LR : Non ce n'est pas envisagé. Le rapport réalisé dans le cadre de la modernisation de l'action publique est venu nourrir les travaux de la table ronde sur la politique de l'eau qui s'est tenue lors de la Conférence environnementale. Ces travaux se sont traduits par une feuille de route : à aucun moment celle-ci envisage de modifier l'organisation des agences de l'eau.
AE : Certains préconisent que la compétence de la gestion du grand cycle de l'eau soit conférée à l'échelon des collectivités locales : cette option est-elle envisageable ?
LR : La discussion est en cours dans le cadre du projet de loi Décentralisation. Il est effectivement envisagé, suite à un amendement parlementaire, de confier le bloc de compétences "gestion de l'eau et des milieux aquatiques, protection des inondations" aux communes et EPCI à fiscalité propre pour les cours d'eau non domaniaux seulement – ces derniers sont de la responsabilité des propriétaires privés –.
Aujourd'hui, nous constatons que de nombreux cours d'eau non domaniaux sont entretenus de manière satisfaisante.

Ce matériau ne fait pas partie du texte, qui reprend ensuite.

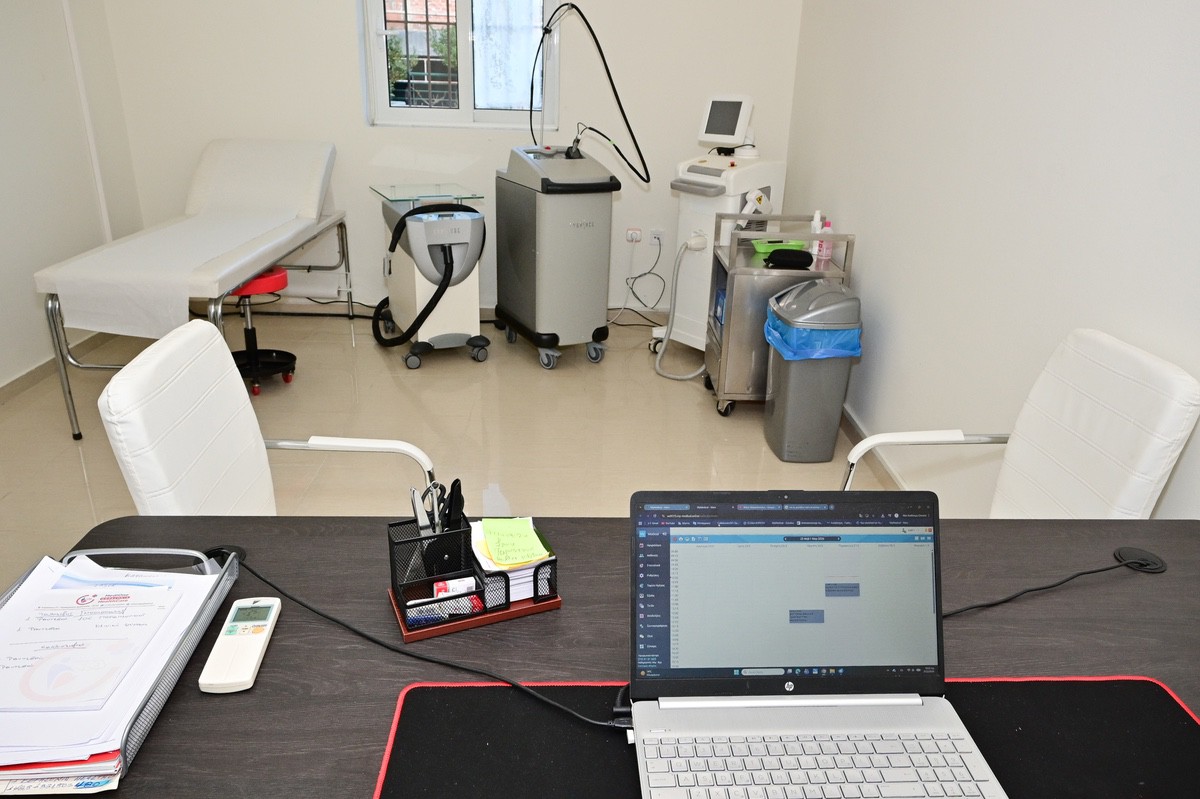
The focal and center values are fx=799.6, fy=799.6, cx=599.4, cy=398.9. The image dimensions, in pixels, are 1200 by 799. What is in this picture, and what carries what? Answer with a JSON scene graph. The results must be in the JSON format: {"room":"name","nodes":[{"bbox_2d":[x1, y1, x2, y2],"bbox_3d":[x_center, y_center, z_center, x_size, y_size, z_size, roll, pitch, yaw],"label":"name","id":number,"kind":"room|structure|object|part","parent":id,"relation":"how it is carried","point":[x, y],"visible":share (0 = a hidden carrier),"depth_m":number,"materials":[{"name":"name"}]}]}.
{"room":"hospital room","nodes":[
{"label":"hospital room","id":0,"kind":"room"},
{"bbox_2d":[0,0,143,392],"bbox_3d":[-2.577,-0.667,1.448,0.172,2.795,6.016,1,22,-2],"label":"left wall","id":1,"kind":"structure","parent":0,"point":[3,85],"depth_m":3.75,"materials":[{"name":"white paint"}]},
{"bbox_2d":[0,332,107,404],"bbox_3d":[-2.544,0.543,2.044,0.017,0.086,5.326,1,22,-2],"label":"left baseboard","id":2,"kind":"structure","parent":1,"relation":"attached to","point":[17,380],"depth_m":3.71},
{"bbox_2d":[61,0,112,242],"bbox_3d":[-2.593,-1.609,3.978,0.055,2.130,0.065,1,22,-2],"label":"wall pipe","id":3,"kind":"object","parent":1,"relation":"attached to","point":[97,168],"visible":0.8,"depth_m":4.05,"materials":[{"name":"white plastic"}]},
{"bbox_2d":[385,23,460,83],"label":"plant","id":4,"kind":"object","parent":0,"point":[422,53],"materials":[{"name":"green plant"}]},
{"bbox_2d":[0,305,883,595],"bbox_3d":[-0.610,0.600,2.303,3.777,0.103,5.905,1,22,-2],"label":"floor","id":5,"kind":"structure","parent":0,"point":[426,378],"depth_m":3.32,"materials":[{"name":"beige tile"}]},
{"bbox_2d":[34,139,348,439],"bbox_3d":[-1.769,-0.615,3.746,0.706,0.993,1.834,1,22,-2],"label":"hospital bed","id":6,"kind":"object","parent":5,"relation":"on","point":[73,418],"visible":0.84,"depth_m":3.46,"materials":[{"name":"white"}]},
{"bbox_2d":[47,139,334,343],"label":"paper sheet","id":7,"kind":"object","parent":6,"relation":"on","point":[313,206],"visible":0.93,"depth_m":3.48,"materials":[{"name":"white paper"}]},
{"bbox_2d":[225,269,296,395],"bbox_3d":[-1.605,-0.323,3.710,0.374,0.515,0.374,1,22,-2],"label":"stool","id":8,"kind":"object","parent":5,"relation":"on","point":[264,276],"visible":0.7,"depth_m":3.69,"materials":[{"name":"red"}]},
{"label":"stool seat","id":9,"kind":"part","parent":8,"relation":"part of","materials":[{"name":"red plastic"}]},
{"bbox_2d":[100,316,434,512],"bbox_3d":[-0.589,0.310,1.663,0.572,0.917,0.534,1,22,-2],"label":"white chair","id":10,"kind":"object","parent":5,"relation":"on","point":[217,420],"visible":0.54,"depth_m":1.50,"materials":[{"name":"white leather"}]},
{"bbox_2d":[369,183,488,367],"bbox_3d":[-0.883,-0.672,4.168,0.493,0.854,0.774,-8,24,-23],"label":"machine","id":11,"kind":"object","parent":5,"relation":"on","point":[447,231],"visible":0.9,"depth_m":3.95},
{"bbox_2d":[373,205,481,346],"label":"hose","id":12,"kind":"object","parent":11,"relation":"attached to","point":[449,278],"visible":0.96,"depth_m":3.83,"materials":[{"name":"black plastic"}]},
{"bbox_2d":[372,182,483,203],"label":"glass shelf","id":13,"kind":"object","parent":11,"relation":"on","point":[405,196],"visible":0.98,"depth_m":4.03,"materials":[{"name":"clear glass"}]},
{"bbox_2d":[493,142,617,371],"bbox_3d":[-0.240,-0.764,4.136,0.422,1.084,0.693,-8,24,-23],"label":"machine","id":14,"kind":"object","parent":5,"relation":"on","point":[517,269],"visible":0.99,"depth_m":3.91,"materials":[{"name":"grey metal"}]},
{"bbox_2d":[526,0,649,182],"bbox_3d":[-0.083,-1.529,3.929,0.445,0.851,0.649,-17,28,-38],"label":"black cable","id":15,"kind":"object","parent":14,"relation":"attached to","point":[592,129],"visible":0.96,"depth_m":3.90,"materials":[{"name":"black plastic"}]},
{"bbox_2d":[1,513,1199,798],"bbox_3d":[0.158,0.691,1.054,1.872,0.717,0.896,1,22,-2],"label":"desk","id":16,"kind":"object","parent":5,"relation":"on","point":[1121,592],"visible":0.45,"depth_m":1.05,"materials":[{"name":"brown wood"}]},
{"bbox_2d":[0,545,241,793],"bbox_3d":[-0.621,0.298,0.919,0.253,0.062,0.382,1,22,-2],"label":"document tray","id":17,"kind":"object","parent":16,"relation":"on","point":[137,741],"visible":0.36,"depth_m":0.94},
{"bbox_2d":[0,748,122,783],"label":"red folder","id":18,"kind":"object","parent":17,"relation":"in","point":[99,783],"visible":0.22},
{"bbox_2d":[0,554,219,782],"bbox_3d":[-0.632,0.302,0.931,0.292,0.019,0.339,1,22,-2],"label":"paper stack","id":19,"kind":"object","parent":17,"relation":"in","point":[109,748],"visible":0.85,"depth_m":0.90,"materials":[{"name":"white paper"}]},
{"bbox_2d":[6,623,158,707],"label":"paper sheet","id":20,"kind":"object","parent":19,"relation":"on","point":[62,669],"visible":0.99,"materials":[{"name":"paper"}]},
{"bbox_2d":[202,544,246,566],"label":"cable grommet","id":21,"kind":"object","parent":16,"relation":"attached to","point":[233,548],"visible":0.23,"depth_m":1.17,"materials":[{"name":"black plastic"}]},
{"bbox_2d":[198,595,282,692],"bbox_3d":[-0.441,0.298,0.993,0.056,0.022,0.172,1,22,-2],"label":"remote control","id":22,"kind":"object","parent":16,"relation":"on","point":[259,637],"visible":0.99,"depth_m":0.97,"materials":[{"name":"white plastic"}]},
{"bbox_2d":[219,551,625,730],"bbox_3d":[-0.256,0.292,1.000,0.664,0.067,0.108,11,23,22],"label":"power cable","id":23,"kind":"object","parent":16,"relation":"on","point":[376,641],"visible":0.93,"depth_m":0.96,"materials":[{"name":"black plastic"}]},
{"bbox_2d":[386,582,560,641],"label":"wooden tray","id":24,"kind":"object","parent":16,"relation":"on","point":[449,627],"visible":0.33,"depth_m":1.06,"materials":[{"name":"brown wood"}]},
{"bbox_2d":[386,513,559,639],"bbox_3d":[-0.171,0.219,1.087,0.214,0.112,0.138,-8,24,-22],"label":"desk organizer","id":25,"kind":"object","parent":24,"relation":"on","point":[459,532],"visible":0.79,"depth_m":1.06,"materials":[{"name":"black metal"}]},
{"bbox_2d":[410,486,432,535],"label":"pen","id":26,"kind":"object","parent":25,"relation":"in","point":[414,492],"visible":0.62,"depth_m":1.11,"materials":[{"name":"metal"}]},
{"bbox_2d":[408,480,466,580],"bbox_3d":[-0.222,0.177,1.107,0.078,0.124,0.075,-7,23,-21],"label":"scissors","id":27,"kind":"object","parent":25,"relation":"in","point":[445,525],"visible":0.83,"depth_m":1.10,"materials":[{"name":"black plastic"}]},
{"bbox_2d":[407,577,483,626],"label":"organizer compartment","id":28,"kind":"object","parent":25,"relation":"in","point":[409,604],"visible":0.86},
{"bbox_2d":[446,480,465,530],"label":"stapler","id":29,"kind":"object","parent":25,"relation":"in","point":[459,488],"visible":0.66,"depth_m":1.14,"materials":[{"name":"black plastic"}]},
{"bbox_2d":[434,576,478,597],"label":"small box","id":30,"kind":"object","parent":25,"relation":"in","point":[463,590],"visible":0.64,"depth_m":1.06,"materials":[{"name":"white cardboard"}]},
{"bbox_2d":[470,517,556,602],"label":"paper stack","id":31,"kind":"object","parent":25,"relation":"in","point":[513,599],"visible":0.46,"depth_m":1.09,"materials":[{"name":"paper"}]},
{"bbox_2d":[479,517,548,567],"bbox_3d":[-0.125,0.203,1.151,0.083,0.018,0.101,1,22,-2],"label":"sticky note","id":32,"kind":"object","parent":31,"relation":"on","point":[489,541],"visible":1,"depth_m":1.14,"materials":[{"name":"yellow paper"}]},
{"bbox_2d":[367,678,1199,798],"bbox_3d":[0.259,0.428,0.728,0.983,0.006,0.533,1,22,-2],"label":"desk mat","id":33,"kind":"object","parent":16,"relation":"on","point":[1104,688],"visible":0.65,"depth_m":0.87,"materials":[{"name":"black fabric"}]},
{"bbox_2d":[625,488,1006,798],"bbox_3d":[0.218,0.263,0.792,0.367,0.234,0.305,1,22,-2],"label":"laptop","id":34,"kind":"object","parent":33,"relation":"on","point":[801,546],"visible":0.99,"depth_m":0.87,"materials":[{"name":"silver metal"}]},
{"bbox_3d":[0.204,0.210,0.872,0.351,0.217,0.085,1,22,-2],"label":"laptop screen","id":35,"kind":"part","parent":34,"relation":"part of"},
{"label":"keyboard","id":36,"kind":"part","parent":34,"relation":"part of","materials":[{"name":"plastic"}]},
{"bbox_2d":[940,550,1164,620],"bbox_3d":[0.610,0.274,1.145,0.480,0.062,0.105,-5,23,-16],"label":"cable","id":37,"kind":"object","parent":16,"relation":"on","point":[1032,590],"visible":0.9,"depth_m":1.16,"materials":[{"name":"black plastic"}]},
{"bbox_2d":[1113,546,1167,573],"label":"cable grommet","id":38,"kind":"object","parent":16,"relation":"in","point":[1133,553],"visible":0.89,"depth_m":1.25,"materials":[{"name":"black plastic"}]},
{"bbox_2d":[655,95,786,357],"bbox_3d":[0.598,-0.839,4.055,0.595,1.328,0.473,-19,30,-41],"label":"machine","id":39,"kind":"object","parent":5,"relation":"on","point":[747,182],"visible":0.58,"depth_m":3.87,"materials":[{"name":"white plastic"}]},
{"bbox_2d":[653,233,707,380],"bbox_3d":[0.444,-0.456,3.932,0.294,0.680,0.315,-18,29,-41],"label":"hose","id":40,"kind":"object","parent":39,"relation":"attached to","point":[689,243],"visible":0.96,"depth_m":3.94,"materials":[{"name":"grey plastic"}]},
{"bbox_2d":[697,94,752,147],"bbox_3d":[0.605,-1.340,3.834,0.265,0.228,0.122,18,27,35],"label":"monitor","id":41,"kind":"object","parent":39,"relation":"on","point":[719,129],"visible":0.99,"depth_m":3.80,"materials":[{"name":"white plastic"}]},
{"bbox_2d":[702,216,855,417],"bbox_3d":[0.752,-0.356,3.587,0.503,0.814,0.541,1,22,-2],"label":"utility cart","id":42,"kind":"object","parent":5,"relation":"on","point":[747,252],"visible":0.56,"depth_m":3.37,"materials":[{"name":"silver metal"}]},
{"bbox_2d":[750,238,808,256],"bbox_3d":[0.796,-0.681,3.551,0.228,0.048,0.157,1,22,-2],"label":"green tray","id":43,"kind":"object","parent":42,"relation":"on","point":[769,245],"visible":0.64,"depth_m":3.51,"materials":[{"name":"green plastic"}]},
{"bbox_2d":[765,247,812,268],"bbox_3d":[0.793,-0.593,3.338,0.198,0.057,0.114,1,22,-2],"label":"black case","id":44,"kind":"object","parent":42,"relation":"on","point":[769,259],"visible":0.99,"depth_m":3.29,"materials":[{"name":"black fabric"}]},
{"bbox_2d":[809,210,823,257],"bbox_3d":[0.933,-0.716,3.460,0.055,0.191,0.056,6,22,11],"label":"spray bottle","id":45,"kind":"object","parent":42,"relation":"on","point":[813,227],"visible":0.8,"depth_m":3.44,"materials":[{"name":"white plastic"}]},
{"bbox_2d":[818,217,831,262],"bbox_3d":[0.976,-0.695,3.464,0.054,0.172,0.053,1,22,-2],"label":"pink bottle","id":46,"kind":"object","parent":42,"relation":"on","point":[827,227],"visible":0.78,"depth_m":3.45,"materials":[{"name":"pink plastic"}]},
{"bbox_2d":[762,277,862,464],"bbox_3d":[0.820,-0.118,3.152,0.314,0.685,0.366,1,22,-2],"label":"trash can","id":47,"kind":"object","parent":5,"relation":"on","point":[792,387],"visible":0.93,"depth_m":3.05,"materials":[{"name":"grey plastic"}]},
{"bbox_2d":[765,307,862,359],"bbox_3d":[0.825,-0.202,3.193,0.336,0.337,0.356,1,22,-2],"label":"trash bag","id":48,"kind":"object","parent":47,"relation":"in","point":[780,343],"visible":0.34,"depth_m":3.03,"materials":[{"name":"blue plastic"}]},
{"bbox_2d":[848,327,1199,513],"bbox_3d":[0.779,0.326,1.733,0.593,0.924,0.519,1,22,-2],"label":"white chair","id":49,"kind":"object","parent":5,"relation":"on","point":[1154,474],"visible":0.58,"depth_m":1.62,"materials":[{"name":"white leather"}]},
{"bbox_2d":[95,0,806,320],"bbox_3d":[-0.769,-1.796,4.422,3.719,2.742,0.224,1,22,-2],"label":"back wall","id":50,"kind":"structure","parent":0,"point":[336,5],"depth_m":4.38,"materials":[{"name":"white paint"}]},
{"bbox_2d":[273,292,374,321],"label":"cable","id":51,"kind":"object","parent":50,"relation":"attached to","point":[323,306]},
{"bbox_2d":[360,0,556,130],"bbox_3d":[-0.763,-2.114,4.369,1.035,1.216,0.125,1,22,-2],"label":"window","id":52,"kind":"structure","parent":50,"relation":"in","point":[480,112],"depth_m":4.47,"materials":[{"name":"glass"}]},
{"bbox_2d":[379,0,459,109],"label":"window grille","id":53,"kind":"object","parent":52,"relation":"attached to","point":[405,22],"visible":0.64,"depth_m":4.57,"materials":[{"name":"black metal"}]},
{"bbox_2d":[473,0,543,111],"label":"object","id":54,"kind":"object","parent":52,"relation":"attached to","point":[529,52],"visible":0.83,"depth_m":4.39,"materials":[{"name":"white fabric"}]},
{"bbox_2d":[625,227,642,243],"bbox_3d":[0.200,-0.962,4.691,0.088,0.082,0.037,1,22,-2],"label":"wall socket","id":55,"kind":"object","parent":50,"relation":"attached to","point":[635,234],"visible":0.97,"depth_m":4.69,"materials":[{"name":"white plastic"}]},
{"bbox_2d":[615,234,666,322],"bbox_3d":[0.225,-0.695,4.702,0.373,0.511,0.242,1,22,-2],"label":"power cord","id":56,"kind":"object","parent":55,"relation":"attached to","point":[639,276],"visible":0.9,"depth_m":4.73,"materials":[{"name":"black plastic"}]},
{"bbox_2d":[649,228,663,245],"bbox_3d":[0.337,-0.952,4.726,0.071,0.115,0.013,1,22,-2],"label":"wall socket","id":57,"kind":"object","parent":50,"relation":"attached to","point":[658,234],"visible":0.93,"depth_m":4.72,"materials":[{"name":"white plastic"}]},
{"bbox_2d":[786,0,1199,516],"bbox_3d":[1.245,-0.561,1.528,0.175,2.781,5.948,1,22,-2],"label":"right wall","id":58,"kind":"structure","parent":0,"point":[874,259],"depth_m":2.28,"materials":[{"name":"white paint"}]},
{"bbox_2d":[838,404,908,490],"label":"baseboard","id":59,"kind":"structure","parent":58,"relation":"attached to","point":[851,422],"depth_m":3.13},
{"label":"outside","id":60,"kind":"structure","parent":0,"visible":0},
{"label":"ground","id":61,"kind":"structure","parent":60,"visible":0},
{"bbox_2d":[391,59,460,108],"label":"car","id":62,"kind":"object","parent":61,"relation":"on","point":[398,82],"visible":0.38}
]}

Des syndicats de rivières se sont constitués et font un excellent travail. Néanmoins, il reste des endroits où il n'y a rien. Les communes ou EPCI à fiscalité propre pourront déléguer à leur tour cette compétence, s'ils le souhaitent, aux syndicats de rivières ou aux établissements publiques territoriaux de bassins quand ils existent …
AE : Quelles évolutions sont prévues pour améliorer le système d'information sur l'eau ?
LR : La transparence dans le domaine de l'eau passe par un bon accès aux données, c'est le seul moyen pour avoir une compréhension de la politique de l'eau par l'ensemble de nos citoyens. Cela montre également à quoi sert l'argent versé à travers la facture d'eau.
Aujourd'hui ce système est incomplet et pas assez facile d'accès, même pour des spécialistes. Il est indispensable d'améliorer la situation. Pour ce faire, nous allons initier un débat au sein du Conseil national de l'eau et associer les associations de consommateurs et de protection de l'environnement ainsi que les industriels pour faire apparaître leurs besoins d'information. En parallèle, un audit du système d'information sur l'eau est en cours de montage : il auditera la manière dont le système fonctionne au sein de l'Onema et formulera des propositions concrètes. Des pistes de progrès sont déjà lancées : l'Onema travaille à un point d'accès unique sur le web à toutes les données sur l'eau pour tous les acteurs publics. Nous proposons également un outil pour Smartphone.